Work item: Exactly the lines below from the line with "- L4 vertebra: <212,276,281,334>" through the line with "Finding: mass, shape" must make up the answer, both ends included and pictures left out.

*** Begin section ***

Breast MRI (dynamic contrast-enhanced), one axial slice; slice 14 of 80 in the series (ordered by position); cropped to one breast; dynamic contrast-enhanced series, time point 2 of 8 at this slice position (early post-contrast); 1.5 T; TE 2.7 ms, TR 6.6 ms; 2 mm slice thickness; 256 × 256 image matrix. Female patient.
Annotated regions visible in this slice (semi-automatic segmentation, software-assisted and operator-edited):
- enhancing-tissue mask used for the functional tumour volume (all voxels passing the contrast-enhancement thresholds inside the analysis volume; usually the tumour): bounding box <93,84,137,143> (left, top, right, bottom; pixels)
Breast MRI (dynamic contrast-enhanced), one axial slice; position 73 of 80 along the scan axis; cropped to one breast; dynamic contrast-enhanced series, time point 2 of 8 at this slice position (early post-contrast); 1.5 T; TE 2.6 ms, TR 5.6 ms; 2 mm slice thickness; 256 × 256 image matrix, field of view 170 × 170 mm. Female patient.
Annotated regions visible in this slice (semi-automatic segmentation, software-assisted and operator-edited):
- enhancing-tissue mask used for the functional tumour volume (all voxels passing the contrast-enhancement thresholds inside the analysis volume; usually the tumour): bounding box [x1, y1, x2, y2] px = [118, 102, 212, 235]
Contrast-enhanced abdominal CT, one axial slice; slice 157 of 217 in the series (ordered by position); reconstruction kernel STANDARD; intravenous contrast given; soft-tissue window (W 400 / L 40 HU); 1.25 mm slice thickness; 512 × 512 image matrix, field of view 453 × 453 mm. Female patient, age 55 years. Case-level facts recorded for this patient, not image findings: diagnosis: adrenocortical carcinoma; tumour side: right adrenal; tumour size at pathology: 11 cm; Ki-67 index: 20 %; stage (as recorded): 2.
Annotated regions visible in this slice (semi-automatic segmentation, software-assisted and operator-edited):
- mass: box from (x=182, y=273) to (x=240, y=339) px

*** End section ***
*** Begin section ***

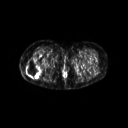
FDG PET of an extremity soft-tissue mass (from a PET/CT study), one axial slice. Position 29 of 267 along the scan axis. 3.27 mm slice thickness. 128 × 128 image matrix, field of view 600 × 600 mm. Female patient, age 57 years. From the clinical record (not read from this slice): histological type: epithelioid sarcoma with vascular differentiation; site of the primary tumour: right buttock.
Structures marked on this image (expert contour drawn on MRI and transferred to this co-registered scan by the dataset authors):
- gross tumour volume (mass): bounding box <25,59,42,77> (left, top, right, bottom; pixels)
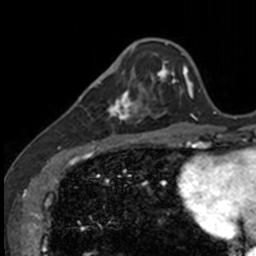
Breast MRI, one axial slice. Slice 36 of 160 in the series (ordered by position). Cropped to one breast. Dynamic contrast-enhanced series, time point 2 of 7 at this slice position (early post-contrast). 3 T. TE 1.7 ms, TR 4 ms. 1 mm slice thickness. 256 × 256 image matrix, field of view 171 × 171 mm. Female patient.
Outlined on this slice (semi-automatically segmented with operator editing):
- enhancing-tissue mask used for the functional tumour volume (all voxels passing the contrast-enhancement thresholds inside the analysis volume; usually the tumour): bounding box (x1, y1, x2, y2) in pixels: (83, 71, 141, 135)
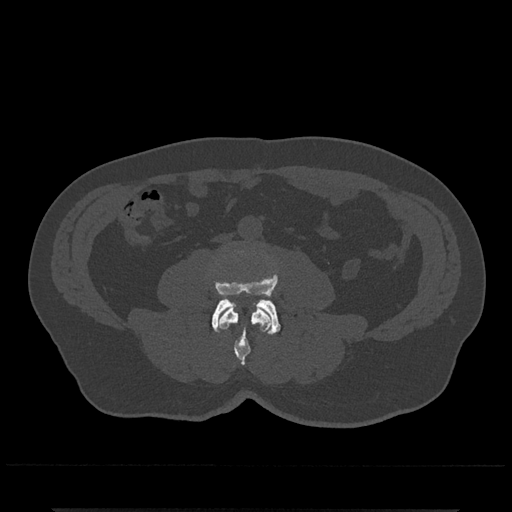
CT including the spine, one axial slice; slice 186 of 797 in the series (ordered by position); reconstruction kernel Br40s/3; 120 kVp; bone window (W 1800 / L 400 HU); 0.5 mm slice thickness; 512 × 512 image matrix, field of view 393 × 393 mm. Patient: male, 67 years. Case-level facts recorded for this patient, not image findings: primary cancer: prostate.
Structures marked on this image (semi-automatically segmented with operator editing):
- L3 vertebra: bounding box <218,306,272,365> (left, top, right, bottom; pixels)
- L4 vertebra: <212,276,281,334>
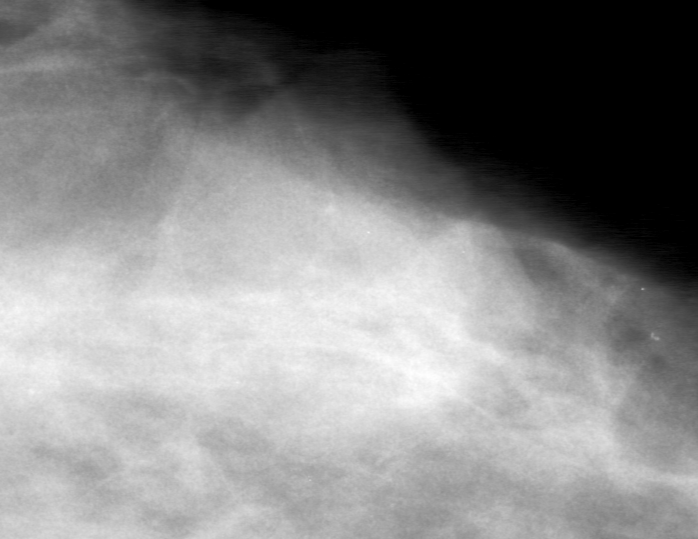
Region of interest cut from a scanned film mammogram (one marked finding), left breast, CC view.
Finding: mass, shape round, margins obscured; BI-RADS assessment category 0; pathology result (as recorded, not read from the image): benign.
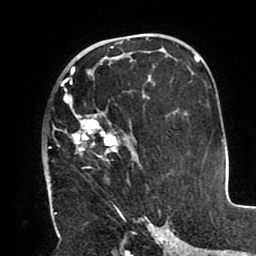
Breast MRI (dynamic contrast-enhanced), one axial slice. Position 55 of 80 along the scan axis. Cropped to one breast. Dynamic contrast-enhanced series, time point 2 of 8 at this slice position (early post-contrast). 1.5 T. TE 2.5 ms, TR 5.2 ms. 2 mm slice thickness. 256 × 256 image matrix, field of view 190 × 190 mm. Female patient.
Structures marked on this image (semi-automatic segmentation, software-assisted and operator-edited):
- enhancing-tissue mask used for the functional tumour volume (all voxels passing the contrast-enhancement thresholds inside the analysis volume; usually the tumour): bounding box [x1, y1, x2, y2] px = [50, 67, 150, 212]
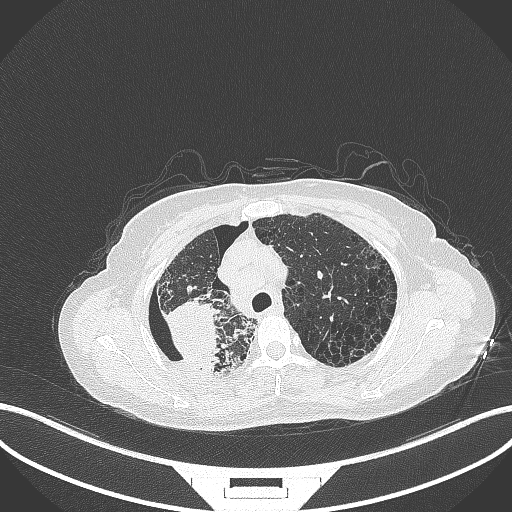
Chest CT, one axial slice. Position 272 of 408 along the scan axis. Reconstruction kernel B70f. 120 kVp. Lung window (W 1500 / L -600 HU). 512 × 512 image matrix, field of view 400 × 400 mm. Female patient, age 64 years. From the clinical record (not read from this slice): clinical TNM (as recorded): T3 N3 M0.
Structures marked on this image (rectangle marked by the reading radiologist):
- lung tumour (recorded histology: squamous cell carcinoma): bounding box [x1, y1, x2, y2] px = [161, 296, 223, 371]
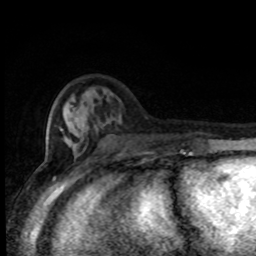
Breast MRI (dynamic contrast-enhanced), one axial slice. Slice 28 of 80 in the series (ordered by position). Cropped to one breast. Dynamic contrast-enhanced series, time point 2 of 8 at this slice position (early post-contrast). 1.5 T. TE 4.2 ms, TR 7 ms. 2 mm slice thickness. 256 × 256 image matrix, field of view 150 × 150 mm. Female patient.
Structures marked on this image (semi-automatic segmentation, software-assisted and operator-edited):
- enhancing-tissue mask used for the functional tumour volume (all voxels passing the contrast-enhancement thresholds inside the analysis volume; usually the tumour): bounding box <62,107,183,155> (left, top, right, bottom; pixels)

*** End section ***
*** Begin section ***

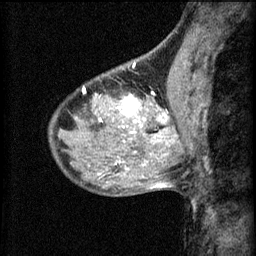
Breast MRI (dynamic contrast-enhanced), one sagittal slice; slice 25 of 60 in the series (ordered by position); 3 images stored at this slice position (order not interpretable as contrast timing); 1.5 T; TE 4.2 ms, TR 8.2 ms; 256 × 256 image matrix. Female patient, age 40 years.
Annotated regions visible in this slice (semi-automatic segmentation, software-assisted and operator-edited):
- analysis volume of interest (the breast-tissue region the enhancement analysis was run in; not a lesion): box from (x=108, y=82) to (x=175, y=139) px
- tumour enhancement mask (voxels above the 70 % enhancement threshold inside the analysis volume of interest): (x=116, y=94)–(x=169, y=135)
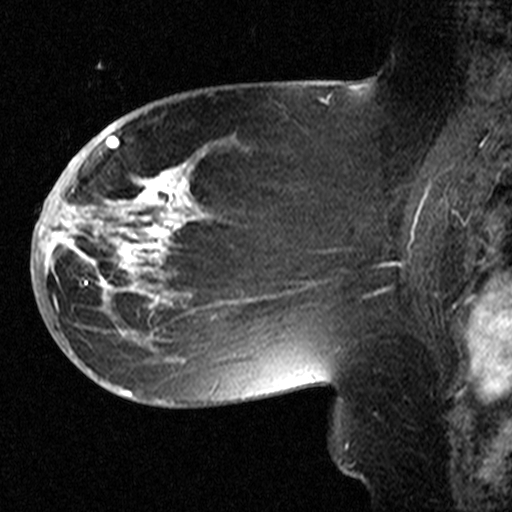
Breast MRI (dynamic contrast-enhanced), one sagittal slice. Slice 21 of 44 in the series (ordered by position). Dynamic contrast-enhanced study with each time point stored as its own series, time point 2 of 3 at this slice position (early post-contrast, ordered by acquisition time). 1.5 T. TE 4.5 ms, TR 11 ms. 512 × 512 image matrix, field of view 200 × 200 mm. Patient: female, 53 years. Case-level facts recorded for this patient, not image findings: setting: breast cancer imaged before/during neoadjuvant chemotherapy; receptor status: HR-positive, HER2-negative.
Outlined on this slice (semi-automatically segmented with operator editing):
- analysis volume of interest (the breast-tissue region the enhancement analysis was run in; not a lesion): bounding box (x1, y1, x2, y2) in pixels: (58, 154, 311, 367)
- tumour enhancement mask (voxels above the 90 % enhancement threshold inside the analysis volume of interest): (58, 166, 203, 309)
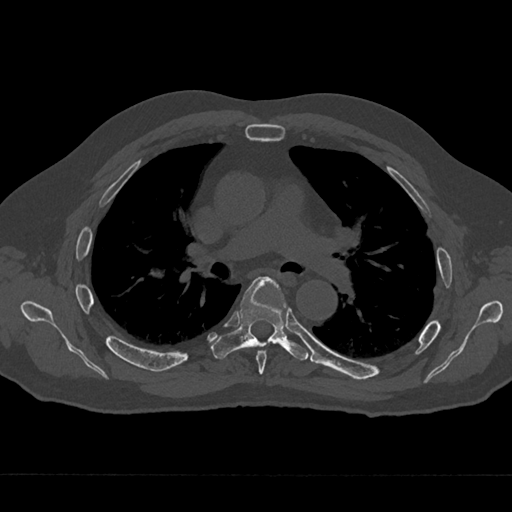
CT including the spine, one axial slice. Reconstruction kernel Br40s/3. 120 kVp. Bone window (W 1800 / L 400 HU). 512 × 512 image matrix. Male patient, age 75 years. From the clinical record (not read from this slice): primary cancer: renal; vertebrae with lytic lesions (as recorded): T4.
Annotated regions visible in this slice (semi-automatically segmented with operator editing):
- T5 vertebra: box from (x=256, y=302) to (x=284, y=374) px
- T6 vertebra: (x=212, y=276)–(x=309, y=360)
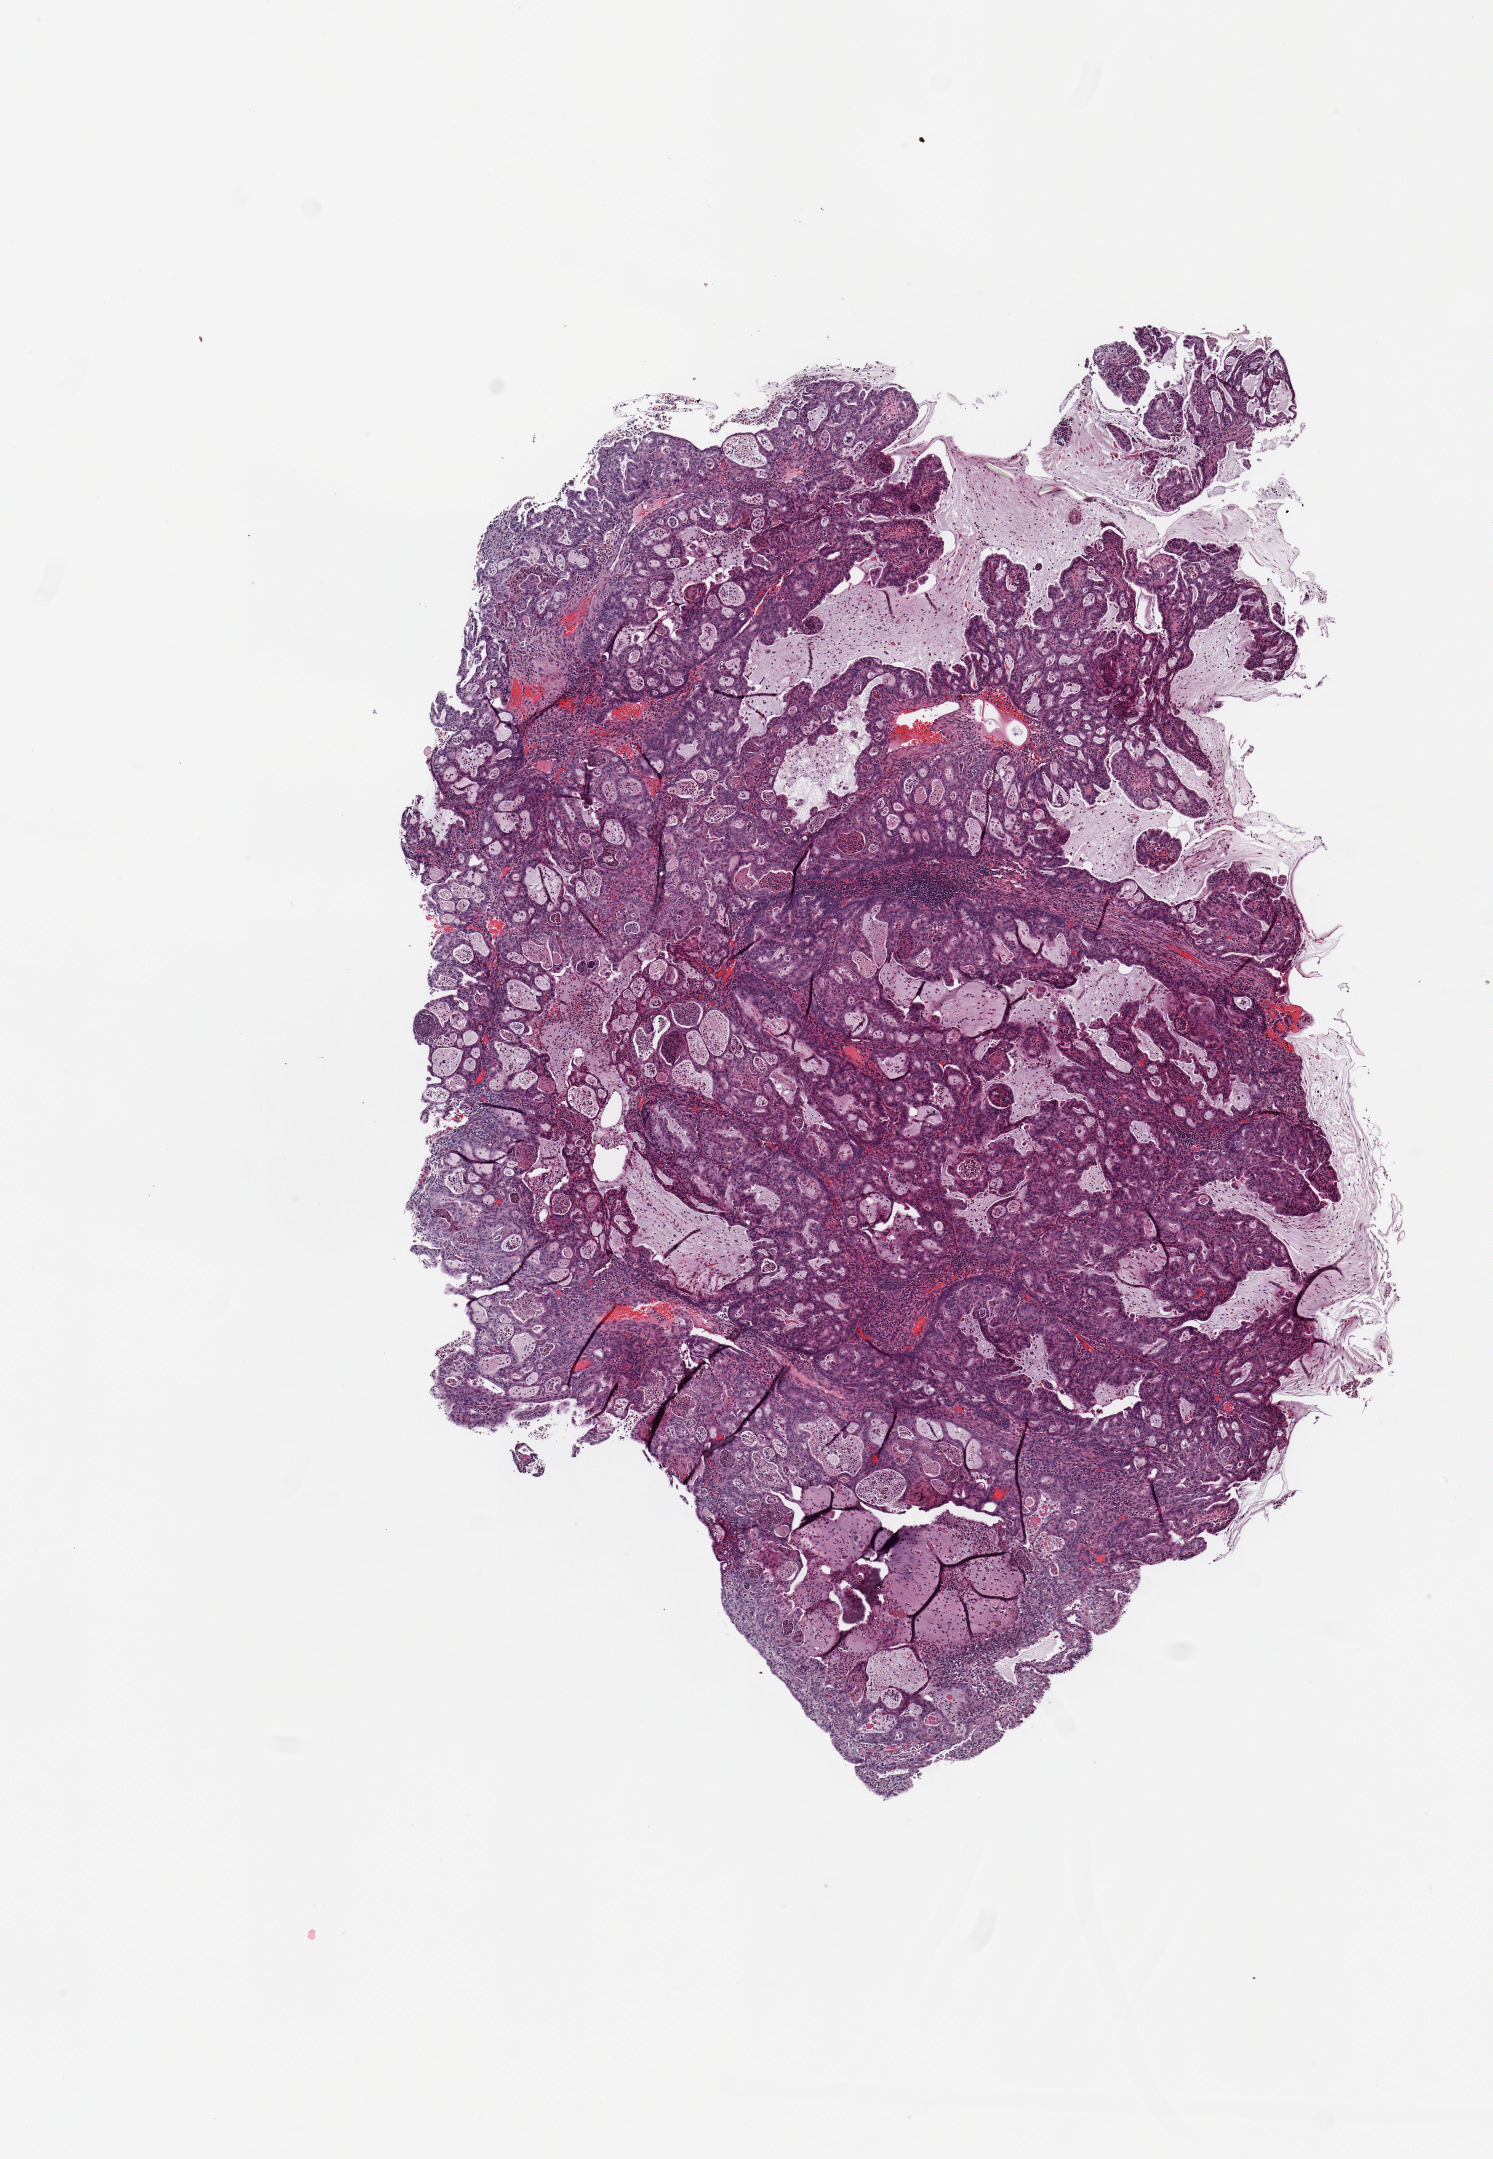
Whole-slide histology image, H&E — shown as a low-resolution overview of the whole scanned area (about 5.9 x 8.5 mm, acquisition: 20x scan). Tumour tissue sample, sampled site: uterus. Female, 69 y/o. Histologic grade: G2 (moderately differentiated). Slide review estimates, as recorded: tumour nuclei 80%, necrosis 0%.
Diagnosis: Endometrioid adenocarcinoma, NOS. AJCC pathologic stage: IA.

*** End section ***

Output for this exercise:
- L4 vertebra: <212,276,281,334>
Region of interest cut from a scanned film mammogram (one marked finding), left breast, CC view.
Finding: mass, shape round, margins obscured; BI-RADS assessment category 0; pathology result (as recorded, not read from the image): benign.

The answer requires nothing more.